*** Opening of Data provided ***

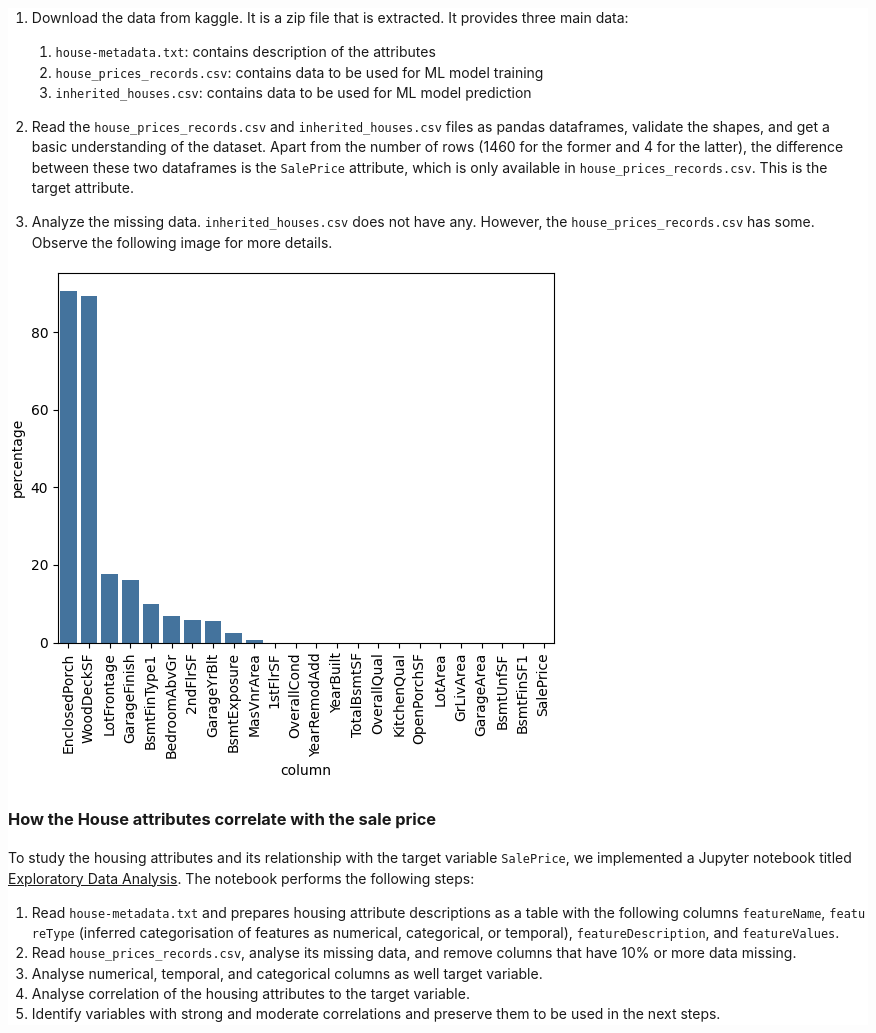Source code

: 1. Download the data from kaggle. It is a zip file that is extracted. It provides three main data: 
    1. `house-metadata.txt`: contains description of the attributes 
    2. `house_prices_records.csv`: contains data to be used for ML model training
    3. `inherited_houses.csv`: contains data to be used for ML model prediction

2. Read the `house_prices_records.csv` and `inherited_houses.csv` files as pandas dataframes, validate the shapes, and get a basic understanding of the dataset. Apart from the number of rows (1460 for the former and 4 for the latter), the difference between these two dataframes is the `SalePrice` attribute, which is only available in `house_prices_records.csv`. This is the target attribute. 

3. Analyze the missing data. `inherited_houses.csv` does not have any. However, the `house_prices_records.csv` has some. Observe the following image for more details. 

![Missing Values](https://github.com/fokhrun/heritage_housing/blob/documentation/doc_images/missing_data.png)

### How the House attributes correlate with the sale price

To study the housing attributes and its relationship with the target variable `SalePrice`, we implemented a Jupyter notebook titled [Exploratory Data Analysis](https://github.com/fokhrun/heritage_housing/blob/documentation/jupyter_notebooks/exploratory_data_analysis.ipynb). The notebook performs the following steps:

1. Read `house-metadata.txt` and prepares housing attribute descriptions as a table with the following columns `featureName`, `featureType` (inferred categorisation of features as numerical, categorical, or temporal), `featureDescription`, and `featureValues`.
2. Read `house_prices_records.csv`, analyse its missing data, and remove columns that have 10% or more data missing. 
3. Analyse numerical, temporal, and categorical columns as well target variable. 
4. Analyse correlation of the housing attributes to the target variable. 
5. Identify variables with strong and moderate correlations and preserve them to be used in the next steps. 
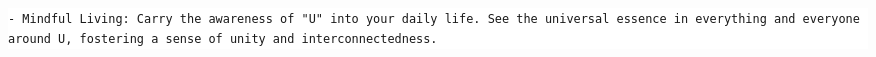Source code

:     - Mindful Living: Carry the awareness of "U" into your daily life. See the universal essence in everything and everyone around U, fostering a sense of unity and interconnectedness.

*** Close of Data provided ***
*** Opening of Data provided ***

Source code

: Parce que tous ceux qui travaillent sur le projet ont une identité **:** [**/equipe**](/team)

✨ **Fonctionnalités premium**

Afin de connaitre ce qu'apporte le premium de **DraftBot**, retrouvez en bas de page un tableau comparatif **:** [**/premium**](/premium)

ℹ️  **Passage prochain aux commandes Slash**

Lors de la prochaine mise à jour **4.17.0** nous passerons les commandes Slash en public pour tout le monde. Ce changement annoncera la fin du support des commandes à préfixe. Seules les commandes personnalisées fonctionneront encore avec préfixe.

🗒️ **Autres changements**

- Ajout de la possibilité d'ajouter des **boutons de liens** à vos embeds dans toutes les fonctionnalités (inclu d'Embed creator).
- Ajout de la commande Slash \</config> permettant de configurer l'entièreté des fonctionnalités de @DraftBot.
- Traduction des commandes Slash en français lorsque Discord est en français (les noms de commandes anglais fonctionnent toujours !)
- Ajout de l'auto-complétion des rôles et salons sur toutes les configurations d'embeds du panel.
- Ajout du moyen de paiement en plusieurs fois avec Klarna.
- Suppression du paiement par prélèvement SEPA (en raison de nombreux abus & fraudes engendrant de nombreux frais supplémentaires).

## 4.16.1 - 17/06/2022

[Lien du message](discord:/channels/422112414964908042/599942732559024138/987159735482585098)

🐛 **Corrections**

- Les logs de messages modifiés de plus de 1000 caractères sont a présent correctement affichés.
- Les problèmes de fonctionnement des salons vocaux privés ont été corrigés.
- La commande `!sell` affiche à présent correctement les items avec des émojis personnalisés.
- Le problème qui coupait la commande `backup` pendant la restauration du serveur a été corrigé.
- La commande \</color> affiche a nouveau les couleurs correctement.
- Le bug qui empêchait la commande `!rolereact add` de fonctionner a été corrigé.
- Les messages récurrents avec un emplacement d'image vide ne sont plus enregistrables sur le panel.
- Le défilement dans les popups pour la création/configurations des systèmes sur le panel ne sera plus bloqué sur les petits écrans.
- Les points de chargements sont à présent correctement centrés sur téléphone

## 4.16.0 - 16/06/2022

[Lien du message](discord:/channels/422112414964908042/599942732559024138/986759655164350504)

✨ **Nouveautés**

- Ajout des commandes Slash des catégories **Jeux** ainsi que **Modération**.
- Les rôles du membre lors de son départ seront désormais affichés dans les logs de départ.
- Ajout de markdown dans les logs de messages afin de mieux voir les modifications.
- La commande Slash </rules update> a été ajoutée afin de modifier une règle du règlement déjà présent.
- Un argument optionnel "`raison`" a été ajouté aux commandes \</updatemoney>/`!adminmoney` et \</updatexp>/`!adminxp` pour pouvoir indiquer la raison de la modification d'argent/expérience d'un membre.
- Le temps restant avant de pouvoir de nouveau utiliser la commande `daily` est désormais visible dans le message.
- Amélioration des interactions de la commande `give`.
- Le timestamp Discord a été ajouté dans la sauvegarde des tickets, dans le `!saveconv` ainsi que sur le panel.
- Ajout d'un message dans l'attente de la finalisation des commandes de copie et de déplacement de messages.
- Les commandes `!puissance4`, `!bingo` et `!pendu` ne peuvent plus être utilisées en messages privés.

*** Close of Data provided ***
*** Opening of Data provided ***

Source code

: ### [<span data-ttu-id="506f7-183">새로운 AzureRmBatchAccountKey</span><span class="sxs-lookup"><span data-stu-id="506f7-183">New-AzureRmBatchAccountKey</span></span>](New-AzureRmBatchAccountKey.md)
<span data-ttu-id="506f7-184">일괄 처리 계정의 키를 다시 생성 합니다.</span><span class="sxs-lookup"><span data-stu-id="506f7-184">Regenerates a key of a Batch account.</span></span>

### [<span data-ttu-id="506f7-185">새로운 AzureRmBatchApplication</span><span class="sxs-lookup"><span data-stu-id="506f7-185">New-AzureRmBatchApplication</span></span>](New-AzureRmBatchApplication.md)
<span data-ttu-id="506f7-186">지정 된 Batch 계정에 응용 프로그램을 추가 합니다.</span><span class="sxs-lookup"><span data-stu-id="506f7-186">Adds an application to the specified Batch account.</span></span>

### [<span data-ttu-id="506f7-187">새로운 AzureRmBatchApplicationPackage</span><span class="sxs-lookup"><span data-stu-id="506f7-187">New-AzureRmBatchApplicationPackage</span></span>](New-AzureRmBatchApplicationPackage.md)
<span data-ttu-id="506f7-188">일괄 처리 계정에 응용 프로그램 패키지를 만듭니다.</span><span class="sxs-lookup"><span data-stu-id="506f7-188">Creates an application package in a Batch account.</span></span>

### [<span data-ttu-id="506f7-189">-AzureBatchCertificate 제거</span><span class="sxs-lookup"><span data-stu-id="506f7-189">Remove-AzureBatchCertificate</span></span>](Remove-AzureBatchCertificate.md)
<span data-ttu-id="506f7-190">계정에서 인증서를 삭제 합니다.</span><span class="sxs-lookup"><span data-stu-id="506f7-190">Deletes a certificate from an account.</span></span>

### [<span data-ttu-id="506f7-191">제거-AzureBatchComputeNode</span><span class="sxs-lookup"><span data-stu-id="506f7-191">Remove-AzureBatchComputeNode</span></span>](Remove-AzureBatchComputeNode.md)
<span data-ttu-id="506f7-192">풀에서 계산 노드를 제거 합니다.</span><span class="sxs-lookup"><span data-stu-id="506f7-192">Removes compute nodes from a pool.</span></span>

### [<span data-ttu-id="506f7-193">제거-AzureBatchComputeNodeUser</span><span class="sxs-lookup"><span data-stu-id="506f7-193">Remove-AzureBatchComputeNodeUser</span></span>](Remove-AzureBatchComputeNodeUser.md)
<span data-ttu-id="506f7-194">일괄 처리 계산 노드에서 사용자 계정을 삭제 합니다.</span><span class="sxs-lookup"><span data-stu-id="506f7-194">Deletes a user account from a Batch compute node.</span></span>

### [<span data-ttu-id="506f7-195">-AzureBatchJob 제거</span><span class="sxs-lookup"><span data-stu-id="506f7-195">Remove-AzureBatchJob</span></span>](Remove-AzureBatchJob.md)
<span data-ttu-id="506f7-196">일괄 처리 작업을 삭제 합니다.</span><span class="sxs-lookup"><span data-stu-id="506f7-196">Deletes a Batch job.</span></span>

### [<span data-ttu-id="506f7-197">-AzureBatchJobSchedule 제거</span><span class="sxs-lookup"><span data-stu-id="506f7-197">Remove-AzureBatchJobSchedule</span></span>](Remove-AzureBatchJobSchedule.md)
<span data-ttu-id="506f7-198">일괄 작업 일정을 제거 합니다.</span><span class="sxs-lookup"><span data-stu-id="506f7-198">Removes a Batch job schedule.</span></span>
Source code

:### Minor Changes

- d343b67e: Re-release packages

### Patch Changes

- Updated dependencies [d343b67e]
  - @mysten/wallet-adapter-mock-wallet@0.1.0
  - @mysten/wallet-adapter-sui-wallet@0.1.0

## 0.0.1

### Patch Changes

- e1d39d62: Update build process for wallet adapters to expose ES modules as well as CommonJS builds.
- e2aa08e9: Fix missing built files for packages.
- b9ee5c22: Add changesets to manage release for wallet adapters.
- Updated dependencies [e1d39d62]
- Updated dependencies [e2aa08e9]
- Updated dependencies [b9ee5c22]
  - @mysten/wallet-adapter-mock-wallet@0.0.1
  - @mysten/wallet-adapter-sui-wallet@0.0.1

*** Close of Data provided ***

**What you will do:**
Lines from the entries that contain the string "have" are what must be copied.

**Task output:**
3. Analyze the missing data. `inherited_houses.csv` does not have any. However, the `house_prices_records.csv` has some. Observe the following image for more details. 
2. Read `house_prices_records.csv`, analyse its missing data, and remove columns that have 10% or more data missing. 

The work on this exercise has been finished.